"Deafening." "Like a Jet Engine." "A Diesel Truck That Runs All The Time."

Spectra claims that this Compressor Station won't be a noise nuisance, but evidence from Compressor Stations around the country demonstrates otherwise. These facilities are noisy during normal operations, and deafening during the periodic blowdowns.

The operating "hum" of a 7,700 horsepower Compressor (plus the additional 10,900 horsepower Compressor to be added for Access Northeast) will be amplified as sound travels across the water and into North Weymouth and Quincy. Spectra claims it won't be above 55 decibels when measured at the edge of their property line, but a study of sound and vibration hasn't been done.

The promises made by Spectra during the proposal simply are not an accurate picture of the reality of Compressor Station noise, and their claims will not be enforced. The surrounding community will pay the price when it comes to their health, property values, and enjoyment of the outdoors.

Regulation of sound is ambiguous, and State DEP's continue to struggle with how to regulate and enforce. (Source)

The decibel level only measures loudness.

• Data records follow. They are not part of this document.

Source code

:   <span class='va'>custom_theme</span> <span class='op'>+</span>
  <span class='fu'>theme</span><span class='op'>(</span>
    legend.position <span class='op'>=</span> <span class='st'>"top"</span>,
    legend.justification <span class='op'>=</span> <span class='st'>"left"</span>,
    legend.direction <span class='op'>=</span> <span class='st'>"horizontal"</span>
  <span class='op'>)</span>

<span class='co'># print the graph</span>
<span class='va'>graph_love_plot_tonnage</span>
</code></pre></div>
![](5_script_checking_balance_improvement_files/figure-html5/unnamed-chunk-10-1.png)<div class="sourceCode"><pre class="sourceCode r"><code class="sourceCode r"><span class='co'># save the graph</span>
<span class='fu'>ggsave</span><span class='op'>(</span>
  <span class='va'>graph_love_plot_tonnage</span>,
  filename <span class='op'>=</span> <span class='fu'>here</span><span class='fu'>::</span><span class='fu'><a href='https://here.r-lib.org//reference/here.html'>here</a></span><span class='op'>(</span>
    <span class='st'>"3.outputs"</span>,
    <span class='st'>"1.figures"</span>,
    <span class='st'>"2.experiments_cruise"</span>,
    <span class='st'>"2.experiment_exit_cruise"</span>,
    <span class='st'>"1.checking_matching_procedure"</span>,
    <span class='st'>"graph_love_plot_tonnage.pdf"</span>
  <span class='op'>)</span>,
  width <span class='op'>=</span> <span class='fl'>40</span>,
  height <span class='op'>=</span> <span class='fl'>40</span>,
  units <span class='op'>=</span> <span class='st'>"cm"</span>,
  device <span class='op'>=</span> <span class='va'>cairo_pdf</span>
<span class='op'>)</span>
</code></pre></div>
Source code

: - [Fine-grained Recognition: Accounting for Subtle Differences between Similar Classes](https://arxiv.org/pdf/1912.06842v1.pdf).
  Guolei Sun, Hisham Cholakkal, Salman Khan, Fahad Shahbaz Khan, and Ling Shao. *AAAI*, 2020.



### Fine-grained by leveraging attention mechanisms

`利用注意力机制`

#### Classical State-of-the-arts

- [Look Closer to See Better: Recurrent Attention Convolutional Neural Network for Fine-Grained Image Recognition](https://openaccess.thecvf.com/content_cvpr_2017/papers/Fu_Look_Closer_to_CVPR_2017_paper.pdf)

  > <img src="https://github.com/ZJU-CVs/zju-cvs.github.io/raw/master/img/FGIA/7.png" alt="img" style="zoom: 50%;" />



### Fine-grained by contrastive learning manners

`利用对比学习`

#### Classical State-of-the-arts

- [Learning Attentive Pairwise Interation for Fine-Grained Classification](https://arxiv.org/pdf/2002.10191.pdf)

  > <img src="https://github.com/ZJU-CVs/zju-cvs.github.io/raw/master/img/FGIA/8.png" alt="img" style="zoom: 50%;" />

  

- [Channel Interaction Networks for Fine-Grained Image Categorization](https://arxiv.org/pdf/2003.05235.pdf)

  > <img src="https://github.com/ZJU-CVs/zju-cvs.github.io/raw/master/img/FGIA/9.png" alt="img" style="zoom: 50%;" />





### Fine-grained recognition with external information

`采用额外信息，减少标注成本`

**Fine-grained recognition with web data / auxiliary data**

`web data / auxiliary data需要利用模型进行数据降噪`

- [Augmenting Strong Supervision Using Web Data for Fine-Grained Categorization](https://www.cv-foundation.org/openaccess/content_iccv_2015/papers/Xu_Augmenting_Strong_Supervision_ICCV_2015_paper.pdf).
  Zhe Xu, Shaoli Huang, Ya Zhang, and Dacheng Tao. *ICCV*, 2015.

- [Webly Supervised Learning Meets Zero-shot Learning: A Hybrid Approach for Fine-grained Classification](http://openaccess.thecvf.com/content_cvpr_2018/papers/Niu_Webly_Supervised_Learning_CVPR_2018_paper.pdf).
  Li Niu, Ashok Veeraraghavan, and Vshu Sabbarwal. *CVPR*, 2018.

But many other factors affect how noise is perceived—from its frequency, to the topography of the area, even the weather and wind speed on a particular day.
— NPR StateImpact
According to a World Health Organization assessment of research, excessive noise can
also increase risk of cognitive impairment in children, sleep disturbance, tinnitus, and
high levels of annoyance.
— World Health Organization.
Compressors are noisy, as can be the control valves which regulate gas flow through the pipeline at the source station, compressor stations, distribution hubs and metering stations.
Pipeline & Gas Journal

What Do Compressor Stations Really Sound Like To Their Neighbors?

Youtube is full of videos of Compressor Stations and their true impacts on the surrounding environment.

Argument: this will be quieted by the building

Spectra argues that the sound of the Compressor will be muffled by the enclosed building. While this may damper the sounds of normal operations, it will do nothing to minimize the deafening blasts of a Blowdown, as the Blowdown separator is located outside of the building. 

Enclosures around natural gas infrastructure also come with their own risks. As Pipeline & Gas Journal (an industry publication) has said:

Regulating stations can have buildings installed around the stations which can then provide acoustic noise reduction. However, these buildings present a safety risk as, when there are gas leaks, the gas can collect in the building and create hazards of either asphyxiation or explosion.